General: Tree to 50 (60) m tall; narrow crown, with noticeably drooping leader (growing tip); young twigs covered with mix of short hairs and longer hairs; bark rough and scaly, strongly furrowed and ridged in older trees, dark brown to reddish-brown.
Leaves: Needles somewhat flattened, rounded at tip, 8-20 (25) mm long and characteristically unequal in length, spread unevenly at right angles to the branches to form feathery, flat sprays; glossy and yellow-green on upper surface, almost entirely white-stomatiferous on the lower.
Cones: Seed cones maturing from green to brown, 1.5-2.5 cm long, oblong-egg-shaped; pollen cones yellow, 3-4 mm long.
Notes: Hybrids with T. mertensiana have been reported (T. x jeffreyi [Henry] Henry) but are considered rare; some reports may be at upper elevations of its range where T. heterophylla may take on some characteristics of T. mertensiana, e.g., leaves less 2-ranked and stomatal bands on the lower leaf surfaces less distinct.
1. Needles flattened in cross section, grooved and greenish on upper surface, with two white (stomatiferous) bands below, tending to form flat spray-like branches; cones egg-shaped, 1.5-2.5 cm long......................Tsuga heterophylla
1. Needles nearly semi-circular in cross section (flat on top), bluish-green on both surfaces, not forming flat spray-like branches, but spreading in all directions; cones cylindric, narrowed at each end, 3.7 cm long........................Tsuga mertensiana
Source: the Illustrated Flora of British Columbia
Habitat / Range
Moist to dry slopes, river terraces and flats in the lowland and montane zones; common in and W of the Coast-Cascade Mountains in W BC and in SE BC; N to SE AK and S to N CA, N ID and NW MT.
A very shade-tolerant, submontane to subalpine, Western North American evergreen conifer distributed more in the Pacific than the Cordilleran region.
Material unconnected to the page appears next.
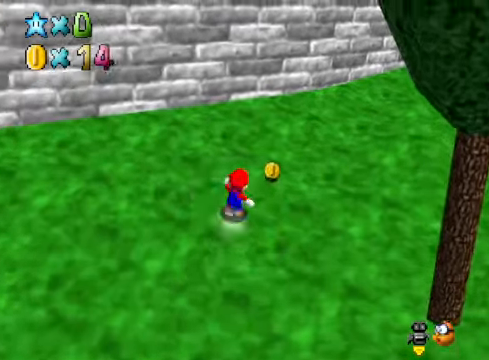
{"buttons": [], "left_stick": "up-right", "right_stick": "down-left", "events": [[134, "right_stick", "down-left"], [268, "right_stick", "center"], [401, "right_stick", "down-left"]]}
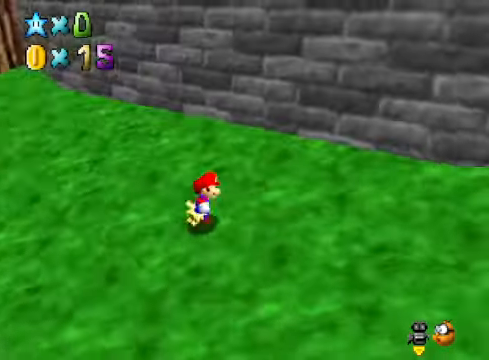
{"buttons": [], "left_stick": "up", "right_stick": "center", "events": [[67, "left_stick", "up"], [67, "right_stick", "center"]]}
Occurs in cool temperate and cool mesothermal climates; its occurrence increases with precipitation, and decreases with increasing elevation and continentality. Most productive on submontane, fresh, and nutrient-medium soils within summer-wet cool mesothermal climates. Common on nitrogen-poor, water-shedding and water-receiving sites; on nitrogen-rich soils restricted to acid organic materials. Regenerate on acid organic substrates and on decaying coniferous wood
Recommended citation: Author, Date. Page title. In Klinkenberg, Brian. (Editor) 2017. E-Flora BC:
Electronic Atlas of the Plants of British Columbia [eflora.bc.ca]. Lab for
Advanced Spatial Analysis, Department of Geography, University of British
Columbia, Vancouver. [Accessed:
21/08/2019 9:14:33 AM
The information contained in the E-Flora atlas pages is derived from expert
sources as cited in each section. This information is scientifically based.
E-Flora also acts as a portal to other sites via deep links. As
always, users should refer to the original sources for complete information.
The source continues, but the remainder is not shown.